** WORK TO COMPLETE **
Substitute "Encuentros" for "Reuniones" in the data from its beginning through the line that contains "Política de cookies", inclusive, keeping everything else unchanged. Leave the pictures out of your answer.

+ + +

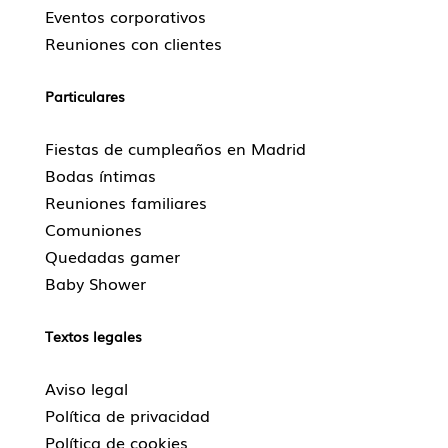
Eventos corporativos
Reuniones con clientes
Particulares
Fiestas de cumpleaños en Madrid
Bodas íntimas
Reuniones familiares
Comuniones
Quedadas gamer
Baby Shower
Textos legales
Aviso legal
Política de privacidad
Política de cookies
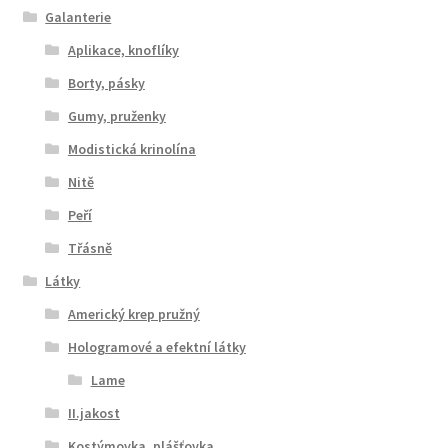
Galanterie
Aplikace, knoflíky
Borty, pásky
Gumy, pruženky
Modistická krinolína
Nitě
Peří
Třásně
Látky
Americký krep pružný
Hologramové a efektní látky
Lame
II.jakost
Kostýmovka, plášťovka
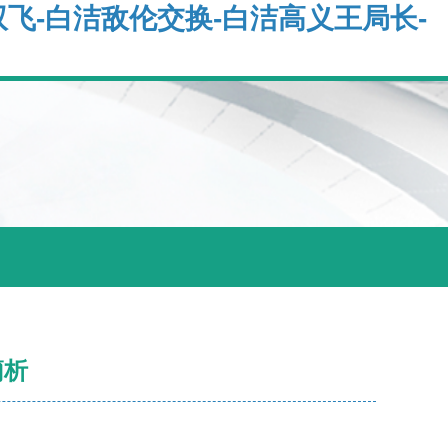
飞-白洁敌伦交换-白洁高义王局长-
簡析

+ + +

** TASK OUTPUT **
Eventos corporativos
Encuentros con clientes
Particulares
Fiestas de cumpleaños en Madrid
Bodas íntimas
Encuentros familiares
Comuniones
Quedadas gamer
Baby Shower
Textos legales
Aviso legal
Política de privacidad
Política de cookies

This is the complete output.